Exercise brief
In the news article about the VA hospital project in Aurora, what amount does the VA think the job should cost?

Text for analysis
NBC 9 Denver - Proposal Would Add Supervision to VA Hospital Project

News Article

Date: Feb. 7, 2014
Issues: Veterans

By Brandon Rittiman

Construction is still underway on a the new VA hospital at the Fitzsimmons medical campus in Aurora, though the project has been plagued by delays and cost overruns that have made it the subject of a federal investigation.

While the VA and the lead contractor are in court fighting over it, veterans are coming home from the war on terror the much older facility in Denver that veterans groups say just isn't up to the job.

"This facility was built in the 40's," said Pat Smith, a Vietnam veteran who represents the American Legion. "It was designed to take care of veterans coming out of World War I."

Smith has nothing but praise for the doctors and staff inside the building.

"They're great. They're just really great," Smith said. "The facility itself is not 21st century."

It also gets crowded.

Smith says the new hospital should have been built in time for all the troops coming back from Iraq and Afghanistan.

"The VA bureaucracy I think is responsible for that," Smith said. "They know how to treat veterans, they know how to run a hospital, they're very efficient at it. They just don't know how to build a damn hospital."

"They probably need to get out of the construction business," agreed Rep. Mike Coffman (R-Colorado,) who wrote a bill to put an emergency manager in charge of finishing the new hospital.

"The Army Corps of Engineers will be that third party that will step in that will sort through the arguments on both sides," Coffman said.

The main contractor and the VA are in court, haggling over the cost and changes to the plan.

It's a wide gap to bridge. The contractor thinks the job should pay more than $1 billion because intended modifications to scale back the project were never implemented.

The VA thinks it should be a $600 million job, per the contract that was agreed upon when Congress funded the project.

"If the Army Corps can bring about an agreement, God bless 'em," said Rep. Ed Perlmutter (D-Colorado,) whose district used to include the new hospital site before it was redrawn in 2010. "If somebody can knock their heads together, that would be good."

While Perlmutter thinks that some of Coffman's rhetoric is "over the top," he says he can see where Coffman is coming from and doesn't take issue with the policy proposal from Coffman to create more oversight.

Perlmutter does have his doubts that the Corps would be able to solve such a high-dollar dispute.

Coffman thinks getting another agency involved won't slow things down, saying that he trusts the track record of the Corps of Engineers.

At this point, veterans seem ready to try anything that might help.

"Build the damn thing. It's been a long time coming," Smith said. "At my age, hopefully I'm around to see it finished."

Coffman's proposal would also tap the Army Corps of Engineers for emergency management roles on other VA projects that are overbudget and overdue.

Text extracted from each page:
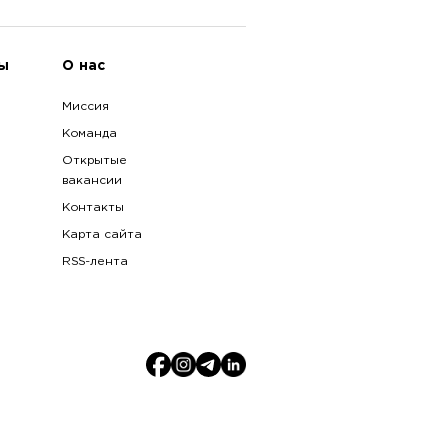
ы
О нас
Миссия
Команда
Открытые
вакансии
Контакты
Карта сайта
RSS-лента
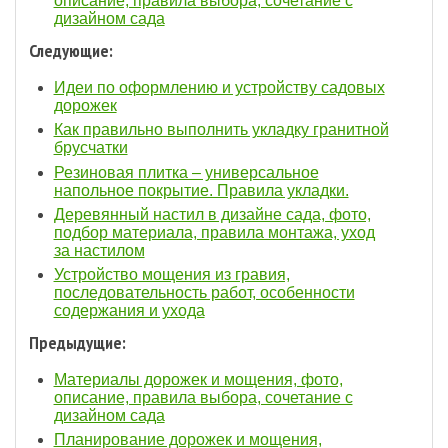
описание, правила выбора, сочетание с
дизайном сада
Следующие:
Идеи по оформлению и устройству садовых
дорожек
Как правильно выполнить укладку гранитной
брусчатки
Резиновая плитка – универсальное
напольное покрытие. Правила укладки.
Деревянный настил в дизайне сада, фото,
подбор материала, правила монтажа, уход
за настилом
Устройство мощения из гравия,
последовательность работ, особенности
содержания и ухода
Предыдущие:
Материалы дорожек и мощения, фото,
описание, правила выбора, сочетание с
дизайном сада
Планирование дорожек и мощения,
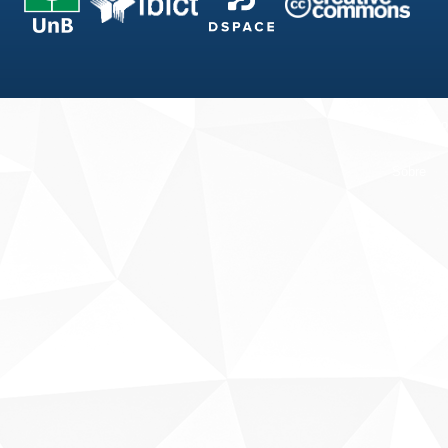
Fale conosco
Sobre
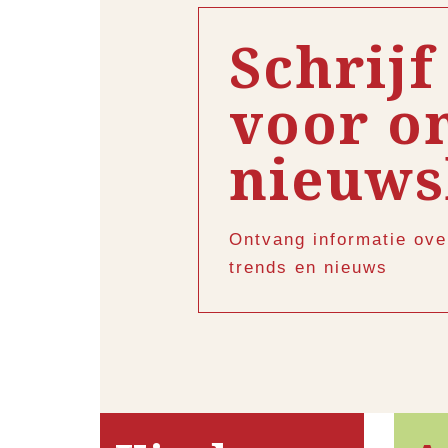
Schrijf
voor o
nieuws
Ontvang informatie ove
trends en nieuws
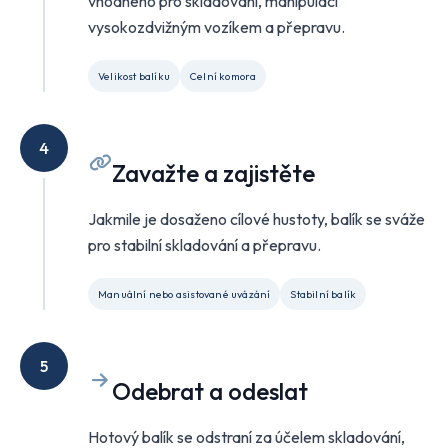
vhodného pro skladování, manipulaci
vysokozdvižným vozíkem a přepravu.
Velikost balíku
Celní komora
4
Zavažte a zajistěte
Jakmile je dosaženo cílové hustoty, balík se sváže
pro stabilní skladování a přepravu.
Manuální nebo asistované uvázání
Stabilní balík
5
Odebrat a odeslat
Hotový balík se odstraní za účelem skladování,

Exercise answer
$600 million, per the contract agreed upon when Congress funded the project.